------ Excerpt provided ------

A machine description has two parts: a file of instruction patterns (`.md' file) and a C header file of macro definitions.

The `.md' file for a target machine contains a pattern for each instruction that the target machine supports (or at least each instruction that is worth telling the compiler about). It may also contain comments. A semicolon causes the rest of the line to be a comment, unless the semicolon is inside a quoted string.

See the next chapter for information on the C header file.

Everything about Instruction Patterns

Each instruction pattern contains an incomplete RTL expression, with pieces to be filled in later, operand constraints that restrict how the pieces can be filled in, and an output pattern or C code to generate the assembler output, all wrapped up in a define_insn expression.

A define_insn is an RTL expression containing four or five operands:

  1. An optional name. The presence of a name indicate that this instruction pattern can perform a certain standard job for the RTL-generation pass of the compiler. This pass knows certain names and will use the instruction patterns with those names, if the names are defined in the machine description.

    The absence of a name is indicated by writing an empty string where the name should go. Nameless instruction patterns are never used for generating RTL code, but they may permit several simpler insns to be combined later on.

    Names that are not thus known and used in RTL-generation have no effect; they are equivalent to no name at all.

  2. The RTL template (see section RTL Template) is a vector of incomplete RTL expressions which show what the instruction should look like. It is incomplete because it may contain match_operand, match_operator, and match_dup expressions that stand for operands of the instruction.

------ Data to process ------

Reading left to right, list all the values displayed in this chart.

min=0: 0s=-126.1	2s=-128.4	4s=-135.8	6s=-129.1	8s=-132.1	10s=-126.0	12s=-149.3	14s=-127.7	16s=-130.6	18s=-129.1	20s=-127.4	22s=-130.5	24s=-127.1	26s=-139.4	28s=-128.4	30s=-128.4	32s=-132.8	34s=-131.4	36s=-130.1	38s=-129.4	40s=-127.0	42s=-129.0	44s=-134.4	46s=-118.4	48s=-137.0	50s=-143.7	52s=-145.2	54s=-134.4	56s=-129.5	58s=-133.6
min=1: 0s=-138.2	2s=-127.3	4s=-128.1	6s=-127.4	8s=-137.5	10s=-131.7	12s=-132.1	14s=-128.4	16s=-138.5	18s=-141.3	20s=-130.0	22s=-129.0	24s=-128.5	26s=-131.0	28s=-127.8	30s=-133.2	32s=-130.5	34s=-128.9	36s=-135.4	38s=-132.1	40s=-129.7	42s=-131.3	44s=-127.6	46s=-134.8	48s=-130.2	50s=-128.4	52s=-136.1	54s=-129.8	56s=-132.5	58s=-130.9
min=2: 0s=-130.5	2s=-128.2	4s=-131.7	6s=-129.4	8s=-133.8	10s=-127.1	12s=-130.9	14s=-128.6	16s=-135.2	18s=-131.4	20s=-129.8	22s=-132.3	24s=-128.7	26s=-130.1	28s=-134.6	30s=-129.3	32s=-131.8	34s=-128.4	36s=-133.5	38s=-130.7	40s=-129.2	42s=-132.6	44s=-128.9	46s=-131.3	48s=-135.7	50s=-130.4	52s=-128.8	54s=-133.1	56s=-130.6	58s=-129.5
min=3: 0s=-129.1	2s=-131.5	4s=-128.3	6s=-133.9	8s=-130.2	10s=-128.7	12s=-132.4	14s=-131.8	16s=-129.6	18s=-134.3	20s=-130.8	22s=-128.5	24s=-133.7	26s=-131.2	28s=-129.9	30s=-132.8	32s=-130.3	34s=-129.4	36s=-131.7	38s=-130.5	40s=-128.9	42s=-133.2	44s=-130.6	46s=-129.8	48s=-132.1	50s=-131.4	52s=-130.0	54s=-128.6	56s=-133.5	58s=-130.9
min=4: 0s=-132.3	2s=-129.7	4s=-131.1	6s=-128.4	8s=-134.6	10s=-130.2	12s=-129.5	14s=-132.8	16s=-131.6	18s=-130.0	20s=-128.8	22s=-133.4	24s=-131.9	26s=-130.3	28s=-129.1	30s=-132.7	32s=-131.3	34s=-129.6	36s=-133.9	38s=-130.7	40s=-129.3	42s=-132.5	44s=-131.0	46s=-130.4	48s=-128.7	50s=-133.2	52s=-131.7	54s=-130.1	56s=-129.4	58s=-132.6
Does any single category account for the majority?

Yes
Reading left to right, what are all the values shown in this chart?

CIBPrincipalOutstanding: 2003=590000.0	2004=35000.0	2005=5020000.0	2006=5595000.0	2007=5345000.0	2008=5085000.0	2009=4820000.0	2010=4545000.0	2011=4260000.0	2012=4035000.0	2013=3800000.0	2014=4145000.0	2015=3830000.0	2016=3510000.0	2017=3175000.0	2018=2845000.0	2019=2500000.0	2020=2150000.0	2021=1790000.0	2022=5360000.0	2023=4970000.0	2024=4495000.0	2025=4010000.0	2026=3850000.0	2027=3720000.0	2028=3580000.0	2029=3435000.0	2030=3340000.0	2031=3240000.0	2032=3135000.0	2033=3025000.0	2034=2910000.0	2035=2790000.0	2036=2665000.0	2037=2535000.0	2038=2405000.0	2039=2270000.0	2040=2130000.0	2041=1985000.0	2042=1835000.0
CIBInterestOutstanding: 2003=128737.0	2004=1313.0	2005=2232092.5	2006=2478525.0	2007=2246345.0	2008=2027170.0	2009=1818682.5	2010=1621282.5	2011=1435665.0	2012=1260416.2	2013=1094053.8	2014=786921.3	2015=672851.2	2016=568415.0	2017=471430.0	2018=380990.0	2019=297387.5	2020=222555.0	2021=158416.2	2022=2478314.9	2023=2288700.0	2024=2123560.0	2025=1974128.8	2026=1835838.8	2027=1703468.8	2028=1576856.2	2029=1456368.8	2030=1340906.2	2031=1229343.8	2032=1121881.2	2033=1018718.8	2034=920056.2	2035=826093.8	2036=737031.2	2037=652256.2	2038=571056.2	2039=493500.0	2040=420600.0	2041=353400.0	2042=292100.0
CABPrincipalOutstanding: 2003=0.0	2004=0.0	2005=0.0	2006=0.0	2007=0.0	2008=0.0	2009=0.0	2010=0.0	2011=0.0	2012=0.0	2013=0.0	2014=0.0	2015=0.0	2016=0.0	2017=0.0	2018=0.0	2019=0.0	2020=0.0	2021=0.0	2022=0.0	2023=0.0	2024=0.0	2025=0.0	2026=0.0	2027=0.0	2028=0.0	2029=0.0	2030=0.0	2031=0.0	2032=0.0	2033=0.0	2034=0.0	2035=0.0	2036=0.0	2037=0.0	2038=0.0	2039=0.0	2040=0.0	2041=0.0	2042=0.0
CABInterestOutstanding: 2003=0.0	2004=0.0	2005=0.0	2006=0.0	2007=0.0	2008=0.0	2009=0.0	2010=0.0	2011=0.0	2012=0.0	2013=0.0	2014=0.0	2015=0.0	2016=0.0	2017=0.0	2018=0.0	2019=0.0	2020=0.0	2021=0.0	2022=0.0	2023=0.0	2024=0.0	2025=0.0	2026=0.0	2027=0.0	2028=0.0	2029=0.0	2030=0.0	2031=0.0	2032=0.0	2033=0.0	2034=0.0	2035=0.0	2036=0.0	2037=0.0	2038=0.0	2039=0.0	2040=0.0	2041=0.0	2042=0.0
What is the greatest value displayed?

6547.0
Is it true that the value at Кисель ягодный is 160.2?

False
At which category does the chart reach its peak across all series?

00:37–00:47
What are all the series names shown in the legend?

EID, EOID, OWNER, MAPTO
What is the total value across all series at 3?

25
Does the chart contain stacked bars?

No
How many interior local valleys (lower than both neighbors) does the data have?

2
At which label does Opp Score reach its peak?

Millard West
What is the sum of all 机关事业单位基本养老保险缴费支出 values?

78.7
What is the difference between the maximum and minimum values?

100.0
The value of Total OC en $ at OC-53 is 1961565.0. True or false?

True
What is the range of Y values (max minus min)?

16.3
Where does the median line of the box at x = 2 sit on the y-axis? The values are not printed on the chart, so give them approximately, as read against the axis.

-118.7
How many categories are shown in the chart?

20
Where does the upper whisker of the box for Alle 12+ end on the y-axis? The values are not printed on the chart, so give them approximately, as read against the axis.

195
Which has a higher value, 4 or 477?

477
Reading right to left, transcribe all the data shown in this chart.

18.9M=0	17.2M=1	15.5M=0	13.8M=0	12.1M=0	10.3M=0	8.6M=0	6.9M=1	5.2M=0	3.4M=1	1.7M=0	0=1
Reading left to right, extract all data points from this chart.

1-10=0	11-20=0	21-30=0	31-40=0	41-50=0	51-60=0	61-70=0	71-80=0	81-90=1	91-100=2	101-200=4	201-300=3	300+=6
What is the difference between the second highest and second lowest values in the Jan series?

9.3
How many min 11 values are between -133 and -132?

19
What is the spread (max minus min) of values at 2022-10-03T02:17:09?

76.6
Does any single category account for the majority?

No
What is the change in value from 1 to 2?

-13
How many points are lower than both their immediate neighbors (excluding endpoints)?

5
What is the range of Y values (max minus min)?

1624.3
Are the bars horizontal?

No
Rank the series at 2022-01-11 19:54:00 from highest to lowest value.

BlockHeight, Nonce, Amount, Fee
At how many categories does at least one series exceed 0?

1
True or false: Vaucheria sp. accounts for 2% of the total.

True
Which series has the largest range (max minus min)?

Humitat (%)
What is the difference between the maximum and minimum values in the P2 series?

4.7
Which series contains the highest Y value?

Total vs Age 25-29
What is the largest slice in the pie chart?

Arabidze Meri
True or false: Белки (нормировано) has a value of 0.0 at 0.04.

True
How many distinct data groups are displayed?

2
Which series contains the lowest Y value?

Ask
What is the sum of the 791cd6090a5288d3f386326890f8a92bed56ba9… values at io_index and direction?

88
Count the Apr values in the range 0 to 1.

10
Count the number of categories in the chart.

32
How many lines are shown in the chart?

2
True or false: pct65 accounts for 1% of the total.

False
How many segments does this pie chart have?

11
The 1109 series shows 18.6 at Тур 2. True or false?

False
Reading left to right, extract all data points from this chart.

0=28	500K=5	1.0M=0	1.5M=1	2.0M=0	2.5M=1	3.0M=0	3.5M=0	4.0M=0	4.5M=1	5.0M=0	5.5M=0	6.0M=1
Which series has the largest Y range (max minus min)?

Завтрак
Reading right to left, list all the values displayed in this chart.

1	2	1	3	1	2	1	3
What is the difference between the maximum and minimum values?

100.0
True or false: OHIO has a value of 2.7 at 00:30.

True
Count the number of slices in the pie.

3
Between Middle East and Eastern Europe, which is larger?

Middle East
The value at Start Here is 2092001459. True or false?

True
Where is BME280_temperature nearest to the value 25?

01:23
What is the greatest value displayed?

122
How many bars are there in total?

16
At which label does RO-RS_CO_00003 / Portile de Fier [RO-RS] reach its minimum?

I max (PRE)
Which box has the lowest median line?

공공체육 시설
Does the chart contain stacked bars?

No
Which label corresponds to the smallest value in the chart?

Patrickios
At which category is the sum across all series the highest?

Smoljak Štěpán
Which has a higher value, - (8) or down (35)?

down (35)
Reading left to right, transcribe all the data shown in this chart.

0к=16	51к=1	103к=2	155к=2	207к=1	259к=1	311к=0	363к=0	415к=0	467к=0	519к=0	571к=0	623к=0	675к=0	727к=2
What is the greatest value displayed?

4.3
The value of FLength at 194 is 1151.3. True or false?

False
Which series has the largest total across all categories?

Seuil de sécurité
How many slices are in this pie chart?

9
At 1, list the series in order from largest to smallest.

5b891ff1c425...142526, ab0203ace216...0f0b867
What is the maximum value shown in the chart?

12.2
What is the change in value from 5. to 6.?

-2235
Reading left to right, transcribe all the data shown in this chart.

------

Problems to solve:
1. Reproduce word for word the stretch of the machine description passage from "Names that are" through "of the instruction.".
2. Please gather every line of the records that contains the string "shown".
The machine description passage and the records have nothing to do with each other.

Solution set:
1.
Names that are not thus known and used in RTL-generation have no effect; they are equivalent to no name at all.

  2. The RTL template (see section RTL Template) is a vector of incomplete RTL expressions which show what the instruction should look like. It is incomplete because it may contain match_operand, match_operator, and match_dup expressions that stand for operands of the instruction.

2.
Reading left to right, what are all the values shown in this chart?
What are all the series names shown in the legend?
How many categories are shown in the chart?
Reading right to left, transcribe all the data shown in this chart.
How many lines are shown in the chart?
Reading left to right, transcribe all the data shown in this chart.
What is the maximum value shown in the chart?
Reading left to right, transcribe all the data shown in this chart.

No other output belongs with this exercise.